* Exercise 1
Set down, without alteration, the portion of the interior LED lighting thread that opens with the words containing "do you (or anyone)" and closes with "the license plates.".
* Exercise 2
Rewrite as a JSON list of strings the lines of the entries from their first line through the line containing "logo firmy, adres", both ends included, with one string per line and blank lines omitted.

═══ Provided text

# Interior LED Lighting



## boraz (Aug 29, 2013)

used superbrightleds.com for years, theres always a discount code laying around the internet


----------



## trevor_geiger (Nov 29, 2012)

http://www.cruzetalk.com/forum/94-cruze-owner-projects/17962-trevor_geiger-cruze-build-log-6.html

I bought these led interior lights from ijdmtoy.com and they fit perfectly, they are a little fragile though, they look just the same as what you posted too. On a brightness scale of 1-10..I'd rate them at 7. I like them though.


----------



## cdb09007 (Aug 7, 2013)

do you (or anyone) know/remember how many lights there actually are between the map lights, dome lights, and license plate lights. I forgot to look today, and i want to order today at work so i can get the shipping out today.


----------



## trevor_geiger (Nov 29, 2012)

You have two light in the map, one in the dome, and two in the license plates.


----------



## cdb09007 (Aug 7, 2013)

Installed them this weekend. Look very sweet, a nice faint red glow. Ill get pics up either tonight or tmrw.

But just an FYI if anyone wants to know; my 2013 actually had *3* bulbs on the map, 1 in the dome, and 2 in the license plate.


----------

══════
═══ Materials provided

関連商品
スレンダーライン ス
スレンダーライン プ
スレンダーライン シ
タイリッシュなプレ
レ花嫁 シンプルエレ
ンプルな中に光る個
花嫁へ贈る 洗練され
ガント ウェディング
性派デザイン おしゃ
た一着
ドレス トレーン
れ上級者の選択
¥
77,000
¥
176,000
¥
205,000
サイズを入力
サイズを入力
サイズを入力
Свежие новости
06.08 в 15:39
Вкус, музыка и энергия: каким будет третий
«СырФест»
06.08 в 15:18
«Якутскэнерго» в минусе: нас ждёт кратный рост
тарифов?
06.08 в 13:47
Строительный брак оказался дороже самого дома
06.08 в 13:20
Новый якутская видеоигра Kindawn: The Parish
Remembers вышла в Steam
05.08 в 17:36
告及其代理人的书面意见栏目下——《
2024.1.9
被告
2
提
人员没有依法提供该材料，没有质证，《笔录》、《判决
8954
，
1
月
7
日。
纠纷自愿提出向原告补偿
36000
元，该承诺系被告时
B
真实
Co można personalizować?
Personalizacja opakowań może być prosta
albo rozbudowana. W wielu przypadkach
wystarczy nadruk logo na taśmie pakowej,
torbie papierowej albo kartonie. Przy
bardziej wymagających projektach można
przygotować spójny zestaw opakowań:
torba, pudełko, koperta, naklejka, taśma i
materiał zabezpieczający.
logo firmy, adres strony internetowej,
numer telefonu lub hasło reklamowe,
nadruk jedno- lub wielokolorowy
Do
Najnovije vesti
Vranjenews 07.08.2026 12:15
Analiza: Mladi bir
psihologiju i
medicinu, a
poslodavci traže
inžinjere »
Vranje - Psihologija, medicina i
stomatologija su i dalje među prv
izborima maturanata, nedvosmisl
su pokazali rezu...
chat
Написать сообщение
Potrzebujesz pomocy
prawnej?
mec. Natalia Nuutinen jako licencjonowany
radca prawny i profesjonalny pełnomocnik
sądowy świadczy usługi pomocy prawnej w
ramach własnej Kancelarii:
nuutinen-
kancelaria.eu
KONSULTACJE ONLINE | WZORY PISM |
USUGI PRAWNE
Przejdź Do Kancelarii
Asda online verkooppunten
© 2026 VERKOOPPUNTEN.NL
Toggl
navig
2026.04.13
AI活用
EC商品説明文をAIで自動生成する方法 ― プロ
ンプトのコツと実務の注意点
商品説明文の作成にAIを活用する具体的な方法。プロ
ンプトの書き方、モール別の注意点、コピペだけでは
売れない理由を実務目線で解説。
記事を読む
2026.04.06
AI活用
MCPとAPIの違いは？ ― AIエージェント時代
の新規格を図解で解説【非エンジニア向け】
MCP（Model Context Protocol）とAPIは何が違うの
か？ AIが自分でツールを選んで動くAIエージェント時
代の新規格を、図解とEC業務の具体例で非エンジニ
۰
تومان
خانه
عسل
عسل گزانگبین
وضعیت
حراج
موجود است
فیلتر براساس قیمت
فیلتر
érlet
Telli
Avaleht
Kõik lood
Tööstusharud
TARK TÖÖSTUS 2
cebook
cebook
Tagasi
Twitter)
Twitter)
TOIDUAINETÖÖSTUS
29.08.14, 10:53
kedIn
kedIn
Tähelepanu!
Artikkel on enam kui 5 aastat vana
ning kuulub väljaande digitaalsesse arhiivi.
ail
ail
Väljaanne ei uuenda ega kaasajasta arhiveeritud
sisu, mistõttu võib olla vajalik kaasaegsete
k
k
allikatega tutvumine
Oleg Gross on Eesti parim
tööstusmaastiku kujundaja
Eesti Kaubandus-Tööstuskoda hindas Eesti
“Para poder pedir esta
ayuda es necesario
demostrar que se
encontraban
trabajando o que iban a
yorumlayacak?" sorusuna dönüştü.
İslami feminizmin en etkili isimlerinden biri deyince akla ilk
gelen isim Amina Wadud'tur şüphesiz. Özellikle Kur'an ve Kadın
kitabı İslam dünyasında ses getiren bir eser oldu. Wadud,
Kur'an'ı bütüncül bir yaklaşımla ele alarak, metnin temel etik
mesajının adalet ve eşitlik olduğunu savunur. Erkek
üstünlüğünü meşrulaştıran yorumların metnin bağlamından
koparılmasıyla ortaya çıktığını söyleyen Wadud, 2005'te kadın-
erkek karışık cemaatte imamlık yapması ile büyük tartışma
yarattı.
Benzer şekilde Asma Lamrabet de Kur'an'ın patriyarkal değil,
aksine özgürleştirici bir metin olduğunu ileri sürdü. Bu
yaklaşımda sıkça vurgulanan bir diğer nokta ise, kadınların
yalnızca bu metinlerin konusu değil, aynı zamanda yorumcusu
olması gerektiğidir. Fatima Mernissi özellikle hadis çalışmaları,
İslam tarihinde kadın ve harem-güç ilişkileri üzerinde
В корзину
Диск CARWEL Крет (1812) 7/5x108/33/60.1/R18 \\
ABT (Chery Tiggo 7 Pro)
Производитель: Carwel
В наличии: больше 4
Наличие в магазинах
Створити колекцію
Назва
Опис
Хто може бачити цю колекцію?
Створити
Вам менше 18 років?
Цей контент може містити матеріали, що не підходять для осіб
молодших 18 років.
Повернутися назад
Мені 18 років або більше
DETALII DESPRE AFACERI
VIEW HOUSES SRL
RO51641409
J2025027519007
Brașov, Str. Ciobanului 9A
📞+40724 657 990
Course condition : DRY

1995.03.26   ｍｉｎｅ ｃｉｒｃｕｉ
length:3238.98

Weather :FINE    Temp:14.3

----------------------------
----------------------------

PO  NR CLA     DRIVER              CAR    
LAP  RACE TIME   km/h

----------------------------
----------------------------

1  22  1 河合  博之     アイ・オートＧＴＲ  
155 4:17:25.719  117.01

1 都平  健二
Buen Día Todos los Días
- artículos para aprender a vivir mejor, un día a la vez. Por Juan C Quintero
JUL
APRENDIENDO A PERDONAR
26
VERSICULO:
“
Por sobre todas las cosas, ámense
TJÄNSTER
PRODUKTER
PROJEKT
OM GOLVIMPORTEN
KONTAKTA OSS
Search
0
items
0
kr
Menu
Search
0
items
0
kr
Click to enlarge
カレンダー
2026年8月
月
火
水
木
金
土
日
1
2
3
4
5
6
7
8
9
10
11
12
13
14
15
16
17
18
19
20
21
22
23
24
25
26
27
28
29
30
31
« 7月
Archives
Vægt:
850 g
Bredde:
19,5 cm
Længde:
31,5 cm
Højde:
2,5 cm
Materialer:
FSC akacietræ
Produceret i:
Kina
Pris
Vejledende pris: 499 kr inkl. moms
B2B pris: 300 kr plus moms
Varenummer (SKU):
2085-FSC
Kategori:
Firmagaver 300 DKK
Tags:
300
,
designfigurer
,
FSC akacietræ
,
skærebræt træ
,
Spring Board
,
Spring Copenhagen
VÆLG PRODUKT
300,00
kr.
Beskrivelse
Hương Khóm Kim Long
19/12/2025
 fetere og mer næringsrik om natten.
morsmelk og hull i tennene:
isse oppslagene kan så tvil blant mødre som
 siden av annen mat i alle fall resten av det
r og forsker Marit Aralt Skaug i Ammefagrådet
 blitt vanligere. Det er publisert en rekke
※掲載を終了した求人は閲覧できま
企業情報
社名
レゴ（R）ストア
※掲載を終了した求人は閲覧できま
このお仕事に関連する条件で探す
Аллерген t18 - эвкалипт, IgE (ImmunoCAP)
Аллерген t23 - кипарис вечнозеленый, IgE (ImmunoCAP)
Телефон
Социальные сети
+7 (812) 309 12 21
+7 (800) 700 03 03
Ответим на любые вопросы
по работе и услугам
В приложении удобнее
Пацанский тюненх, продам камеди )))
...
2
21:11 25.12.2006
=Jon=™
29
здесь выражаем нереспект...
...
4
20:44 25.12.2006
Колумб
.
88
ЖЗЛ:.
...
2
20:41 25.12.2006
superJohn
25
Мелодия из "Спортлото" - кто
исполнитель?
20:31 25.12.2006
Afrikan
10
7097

══════

* Response box 1
do you (or anyone) know/remember how many lights there actually are between the map lights, dome lights, and license plate lights. I forgot to look today, and i want to order today at work so i can get the shipping out today.


----------



## trevor_geiger (Nov 29, 2012)

You have two light in the map, one in the dome, and two in the license plates.

* Response box 2
[
  "関連商品",
  "スレンダーライン ス",
  "スレンダーライン プ",
  "スレンダーライン シ",
  "タイリッシュなプレ",
  "レ花嫁 シンプルエレ",
  "ンプルな中に光る個",
  "花嫁へ贈る 洗練され",
  "ガント ウェディング",
  "性派デザイン おしゃ",
  "た一着",
  "ドレス トレーン",
  "れ上級者の選択",
  "¥",
  "77,000",
  "¥",
  "176,000",
  "¥",
  "205,000",
  "サイズを入力",
  "サイズを入力",
  "サイズを入力",
  "Свежие новости",
  "06.08 в 15:39",
  "Вкус, музыка и энергия: каким будет третий",
  "«СырФест»",
  "06.08 в 15:18",
  "«Якутскэнерго» в минусе: нас ждёт кратный рост",
  "тарифов?",
  "06.08 в 13:47",
  "Строительный брак оказался дороже самого дома",
  "06.08 в 13:20",
  "Новый якутская видеоигра Kindawn: The Parish",
  "Remembers вышла в Steam",
  "05.08 в 17:36",
  "告及其代理人的书面意见栏目下——《",
  "2024.1.9",
  "被告",
  "2",
  "提",
  "人员没有依法提供该材料，没有质证，《笔录》、《判决",
  "8954",
  "，",
  "1",
  "月",
  "7",
  "日。",
  "纠纷自愿提出向原告补偿",
  "36000",
  "元，该承诺系被告时",
  "B",
  "真实",
  "Co można personalizować?",
  "Personalizacja opakowań może być prosta",
  "albo rozbudowana. W wielu przypadkach",
  "wystarczy nadruk logo na taśmie pakowej,",
  "torbie papierowej albo kartonie. Przy",
  "bardziej wymagających projektach można",
  "przygotować spójny zestaw opakowań:",
  "torba, pudełko, koperta, naklejka, taśma i",
  "materiał zabezpieczający.",
  "logo firmy, adres strony internetowej,"
]